Omitting all images, set down every line below exactly as it appears.

====== Supplied entries ======

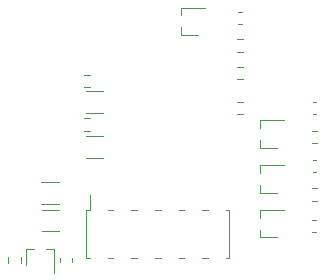
<source format=gbo>
G04 #@! TF.GenerationSoftware,KiCad,Pcbnew,(6.0.5)*
G04 #@! TF.CreationDate,2022-06-06T21:17:38+08:00*
G04 #@! TF.ProjectId,SX7H02060050-1,53583748-3032-4303-9630-3035302d312e,rev?*
G04 #@! TF.SameCoordinates,PX8af34a0PY598cce0*
G04 #@! TF.FileFunction,Legend,Bot*
G04 #@! TF.FilePolarity,Positive*
%FSLAX46Y46*%
G04 Gerber Fmt 4.6, Leading zero omitted, Abs format (unit mm)*
G04 Created by KiCad (PCBNEW (6.0.5)) date 2022-06-06 21:17:38*
%MOMM*%
%LPD*%
G01*
G04 APERTURE LIST*
%ADD10C,0.120000*%
G04 APERTURE END LIST*
D10*
G04 #@! TO.C,Q204*
X8980000Y28440000D02*
X7570000Y28440000D01*
X7570000Y29100000D02*
X7570000Y28440000D01*
X7570000Y30760000D02*
X9600000Y30760000D01*
X7570000Y30760000D02*
X7570000Y30100000D01*
G04 #@! TO.C,C209*
X12690580Y30410000D02*
X12409420Y30410000D01*
X12690580Y29390000D02*
X12409420Y29390000D01*
G04 #@! TO.C,R212*
X-2772936Y13635000D02*
X-4227064Y13635000D01*
X-2772936Y11815000D02*
X-4227064Y11815000D01*
G04 #@! TO.C,R210*
X-2797936Y15960000D02*
X-4252064Y15960000D01*
X-2797936Y14140000D02*
X-4252064Y14140000D01*
G04 #@! TO.C,R225*
X18612742Y14415000D02*
X19087258Y14415000D01*
X18612742Y15460000D02*
X19087258Y15460000D01*
G04 #@! TO.C,R216*
X18612742Y20335000D02*
X19087258Y20335000D01*
X18612742Y19290000D02*
X19087258Y19290000D01*
G04 #@! TO.C,J202*
X7360000Y9540000D02*
X7840000Y9540000D01*
X1360000Y13660000D02*
X1840000Y13660000D01*
X3360000Y13660000D02*
X3840000Y13660000D01*
X-460000Y13660000D02*
X-460000Y9540000D01*
X-160000Y14915000D02*
X-160000Y13660000D01*
X9360000Y13660000D02*
X9840000Y13660000D01*
X11360000Y13660000D02*
X11660000Y13660000D01*
X1360000Y9540000D02*
X1840000Y9540000D01*
X9360000Y9540000D02*
X9840000Y9540000D01*
X-460000Y13660000D02*
X-160000Y13660000D01*
X5360000Y13660000D02*
X5840000Y13660000D01*
X11660000Y13660000D02*
X11660000Y9540000D01*
X7360000Y13660000D02*
X7840000Y13660000D01*
X3360000Y9540000D02*
X3840000Y9540000D01*
X5360000Y9540000D02*
X5840000Y9540000D01*
X11360000Y9540000D02*
X11660000Y9540000D01*
X-460000Y9540000D02*
X-160000Y9540000D01*
G04 #@! TO.C,R214*
X-649258Y21397500D02*
X-174742Y21397500D01*
X-649258Y20352500D02*
X-174742Y20352500D01*
G04 #@! TO.C,Q205*
X14270000Y21210000D02*
X14270000Y20550000D01*
X15680000Y18890000D02*
X14270000Y18890000D01*
X14270000Y21210000D02*
X16300000Y21210000D01*
X14270000Y19550000D02*
X14270000Y18890000D01*
G04 #@! TO.C,R209*
X950064Y18060000D02*
X-504064Y18060000D01*
X950064Y19880000D02*
X-504064Y19880000D01*
G04 #@! TO.C,C208*
X18990580Y16865000D02*
X18709420Y16865000D01*
X18990580Y17885000D02*
X18709420Y17885000D01*
G04 #@! TO.C,Q201*
X14270000Y13635000D02*
X16300000Y13635000D01*
X15680000Y11315000D02*
X14270000Y11315000D01*
X14270000Y13635000D02*
X14270000Y12975000D01*
X14270000Y11975000D02*
X14270000Y11315000D01*
G04 #@! TO.C,C206*
X18965580Y11729000D02*
X18684420Y11729000D01*
X18965580Y12749000D02*
X18684420Y12749000D01*
G04 #@! TO.C,Q203*
X15680000Y15102500D02*
X14270000Y15102500D01*
X14270000Y17422500D02*
X14270000Y16762500D01*
X14270000Y17422500D02*
X16300000Y17422500D01*
X14270000Y15762500D02*
X14270000Y15102500D01*
G04 #@! TO.C,Q202*
X-3215000Y10355000D02*
X-3875000Y10355000D01*
X-5535000Y8945000D02*
X-5535000Y10355000D01*
X-4875000Y10355000D02*
X-5535000Y10355000D01*
X-3215000Y10355000D02*
X-3215000Y8325000D01*
G04 #@! TO.C,R215*
X12312742Y24710834D02*
X12787258Y24710834D01*
X12312742Y25755834D02*
X12787258Y25755834D01*
G04 #@! TO.C,C210*
X18990580Y22760000D02*
X18709420Y22760000D01*
X18990580Y21740000D02*
X18709420Y21740000D01*
G04 #@! TO.C,R213*
X-649258Y24035500D02*
X-174742Y24035500D01*
X-649258Y25080500D02*
X-174742Y25080500D01*
G04 #@! TO.C,R226*
X12312742Y27044167D02*
X12787258Y27044167D01*
X12312742Y28089167D02*
X12787258Y28089167D01*
G04 #@! TO.C,R218*
X-7047500Y9637258D02*
X-7047500Y9162742D01*
X-6002500Y9637258D02*
X-6002500Y9162742D01*
G04 #@! TO.C,R227*
X12312742Y22797500D02*
X12787258Y22797500D01*
X12312742Y21752500D02*
X12787258Y21752500D01*
G04 #@! TO.C,R208*
X950064Y21870000D02*
X-504064Y21870000D01*
X950064Y23690000D02*
X-504064Y23690000D01*
G04 #@! TO.C,C207*
X-2685000Y9540580D02*
X-2685000Y9259420D01*
X-1665000Y9540580D02*
X-1665000Y9259420D01*
G04 #@! TD*
M02*

</source>
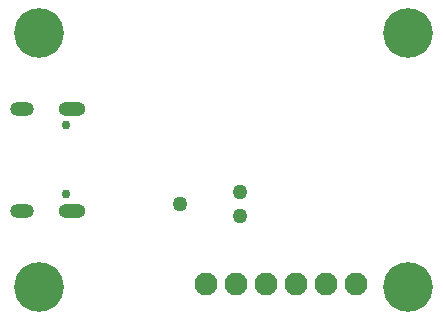
<source format=gbr>
%TF.GenerationSoftware,Altium Limited,Altium Designer,23.10.1 (27)*%
G04 Layer_Color=16711935*
%FSLAX45Y45*%
%MOMM*%
%TF.SameCoordinates,EB818210-93EB-4193-A47C-AA10A5AE6B3E*%
%TF.FilePolarity,Negative*%
%TF.FileFunction,Soldermask,Bot*%
%TF.Part,Single*%
G01*
G75*
%TA.AperFunction,TestPad*%
%ADD57C,1.94000*%
%ADD58O,2.30320X1.20320*%
%ADD59C,0.75000*%
%ADD60O,2.00320X1.20320*%
%TA.AperFunction,ViaPad*%
%ADD61C,4.20320*%
%TA.AperFunction,ComponentPad*%
%ADD62C,1.27020*%
D57*
X983000Y-1050000D02*
D03*
X729000D02*
D03*
X475000D02*
D03*
X221000D02*
D03*
X-33000D02*
D03*
X-287000D02*
D03*
D58*
X-1419750Y-432000D02*
D03*
Y432000D02*
D03*
D59*
X-1469750Y289000D02*
D03*
Y-289000D02*
D03*
D60*
X-1837750Y432000D02*
D03*
Y-432000D02*
D03*
D61*
X-1700000Y1075000D02*
D03*
X1425000Y-1075000D02*
D03*
X-1700000D02*
D03*
X1425000Y1075000D02*
D03*
D62*
X-504000Y-375000D02*
D03*
X4000Y-273400D02*
D03*
Y-476600D02*
D03*
%TF.MD5,abced2269c56e496d5955a4eb4673114*%
M02*

</source>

======

Solved exercise
<source format=gbo>
G04 #@! TF.GenerationSoftware,KiCad,Pcbnew,(6.0.5)*
G04 #@! TF.CreationDate,2022-06-06T21:17:38+08:00*
G04 #@! TF.ProjectId,SX7H02060050-1,53583748-3032-4303-9630-3035302d312e,rev?*
G04 #@! TF.SameCoordinates,PX8af34a0PY598cce0*
G04 #@! TF.FileFunction,Legend,Bot*
G04 #@! TF.FilePolarity,Positive*
%FSLAX46Y46*%
G04 Gerber Fmt 4.6, Leading zero omitted, Abs format (unit mm)*
G04 Created by KiCad (PCBNEW (6.0.5)) date 2022-06-06 21:17:38*
%MOMM*%
%LPD*%
G01*
G04 APERTURE LIST*
%ADD10C,0.120000*%
G04 APERTURE END LIST*
D10*
G04 #@! TO.C,Q204*
X8980000Y28440000D02*
X7570000Y28440000D01*
X7570000Y29100000D02*
X7570000Y28440000D01*
X7570000Y30760000D02*
X9600000Y30760000D01*
X7570000Y30760000D02*
X7570000Y30100000D01*
G04 #@! TO.C,C209*
X12690580Y30410000D02*
X12409420Y30410000D01*
X12690580Y29390000D02*
X12409420Y29390000D01*
G04 #@! TO.C,R212*
X-2772936Y13635000D02*
X-4227064Y13635000D01*
X-2772936Y11815000D02*
X-4227064Y11815000D01*
G04 #@! TO.C,R210*
X-2797936Y15960000D02*
X-4252064Y15960000D01*
X-2797936Y14140000D02*
X-4252064Y14140000D01*
G04 #@! TO.C,R225*
X18612742Y14415000D02*
X19087258Y14415000D01*
X18612742Y15460000D02*
X19087258Y15460000D01*
G04 #@! TO.C,R216*
X18612742Y20335000D02*
X19087258Y20335000D01*
X18612742Y19290000D02*
X19087258Y19290000D01*
G04 #@! TO.C,J202*
X7360000Y9540000D02*
X7840000Y9540000D01*
X1360000Y13660000D02*
X1840000Y13660000D01*
X3360000Y13660000D02*
X3840000Y13660000D01*
X-460000Y13660000D02*
X-460000Y9540000D01*
X-160000Y14915000D02*
X-160000Y13660000D01*
X9360000Y13660000D02*
X9840000Y13660000D01*
X11360000Y13660000D02*
X11660000Y13660000D01*
X1360000Y9540000D02*
X1840000Y9540000D01*
X9360000Y9540000D02*
X9840000Y9540000D01*
X-460000Y13660000D02*
X-160000Y13660000D01*
X5360000Y13660000D02*
X5840000Y13660000D01*
X11660000Y13660000D02*
X11660000Y9540000D01*
X7360000Y13660000D02*
X7840000Y13660000D01*
X3360000Y9540000D02*
X3840000Y9540000D01*
X5360000Y9540000D02*
X5840000Y9540000D01*
X11360000Y9540000D02*
X11660000Y9540000D01*
X-460000Y9540000D02*
X-160000Y9540000D01*
G04 #@! TO.C,R214*
X-649258Y21397500D02*
X-174742Y21397500D01*
X-649258Y20352500D02*
X-174742Y20352500D01*
G04 #@! TO.C,Q205*
X14270000Y21210000D02*
X14270000Y20550000D01*
X15680000Y18890000D02*
X14270000Y18890000D01*
X14270000Y21210000D02*
X16300000Y21210000D01*
X14270000Y19550000D02*
X14270000Y18890000D01*
G04 #@! TO.C,R209*
X950064Y18060000D02*
X-504064Y18060000D01*
X950064Y19880000D02*
X-504064Y19880000D01*
G04 #@! TO.C,C208*
X18990580Y16865000D02*
X18709420Y16865000D01*
X18990580Y17885000D02*
X18709420Y17885000D01*
G04 #@! TO.C,Q201*
X14270000Y13635000D02*
X16300000Y13635000D01*
X15680000Y11315000D02*
X14270000Y11315000D01*
X14270000Y13635000D02*
X14270000Y12975000D01*
X14270000Y11975000D02*
X14270000Y11315000D01*
G04 #@! TO.C,C206*
X18965580Y11729000D02*
X18684420Y11729000D01*
X18965580Y12749000D02*
X18684420Y12749000D01*
G04 #@! TO.C,Q203*
X15680000Y15102500D02*
X14270000Y15102500D01*
X14270000Y17422500D02*
X14270000Y16762500D01*
X14270000Y17422500D02*
X16300000Y17422500D01*
X14270000Y15762500D02*
X14270000Y15102500D01*
G04 #@! TO.C,Q202*
X-3215000Y10355000D02*
X-3875000Y10355000D01*
X-5535000Y8945000D02*
X-5535000Y10355000D01*
X-4875000Y10355000D02*
X-5535000Y10355000D01*
X-3215000Y10355000D02*
X-3215000Y8325000D01*
G04 #@! TO.C,R215*
X12312742Y24710834D02*
X12787258Y24710834D01*
X12312742Y25755834D02*
X12787258Y25755834D01*
G04 #@! TO.C,C210*
X18990580Y22760000D02*
X18709420Y22760000D01*
X18990580Y21740000D02*
X18709420Y21740000D01*
G04 #@! TO.C,R213*
X-649258Y24035500D02*
X-174742Y24035500D01*
X-649258Y25080500D02*
X-174742Y25080500D01*
G04 #@! TO.C,R226*
X12312742Y27044167D02*
X12787258Y27044167D01*
X12312742Y28089167D02*
X12787258Y28089167D01*
G04 #@! TO.C,R218*
X-7047500Y9637258D02*
X-7047500Y9162742D01*
X-6002500Y9637258D02*
X-6002500Y9162742D01*
G04 #@! TO.C,R227*
X12312742Y22797500D02*
X12787258Y22797500D01*
X12312742Y21752500D02*
X12787258Y21752500D01*
G04 #@! TO.C,R208*
X950064Y21870000D02*
X-504064Y21870000D01*
X950064Y23690000D02*
X-504064Y23690000D01*
G04 #@! TO.C,C207*
X-2685000Y9540580D02*
X-2685000Y9259420D01*
X-1665000Y9540580D02*
X-1665000Y9259420D01*
G04 #@! TD*
M02*

</source>
<source format=gbr>
%TF.GenerationSoftware,Altium Limited,Altium Designer,23.10.1 (27)*%
G04 Layer_Color=16711935*
%FSLAX45Y45*%
%MOMM*%
%TF.SameCoordinates,EB818210-93EB-4193-A47C-AA10A5AE6B3E*%
%TF.FilePolarity,Negative*%
%TF.FileFunction,Soldermask,Bot*%
%TF.Part,Single*%
G01*
G75*
%TA.AperFunction,TestPad*%
%ADD57C,1.94000*%
%ADD58O,2.30320X1.20320*%
%ADD59C,0.75000*%
%ADD60O,2.00320X1.20320*%
%TA.AperFunction,ViaPad*%
%ADD61C,4.20320*%
%TA.AperFunction,ComponentPad*%
%ADD62C,1.27020*%
D57*
X983000Y-1050000D02*
D03*
X729000D02*
D03*
X475000D02*
D03*
X221000D02*
D03*
X-33000D02*
D03*
X-287000D02*
D03*
D58*
X-1419750Y-432000D02*
D03*
Y432000D02*
D03*
D59*
X-1469750Y289000D02*
D03*
Y-289000D02*
D03*
D60*
X-1837750Y432000D02*
D03*
Y-432000D02*
D03*
D61*
X-1700000Y1075000D02*
D03*
X1425000Y-1075000D02*
D03*
X-1700000D02*
D03*
X1425000Y1075000D02*
D03*
D62*
X-504000Y-375000D02*
D03*
X4000Y-273400D02*
D03*
Y-476600D02*
D03*
%TF.MD5,abced2269c56e496d5955a4eb4673114*%
M02*

</source>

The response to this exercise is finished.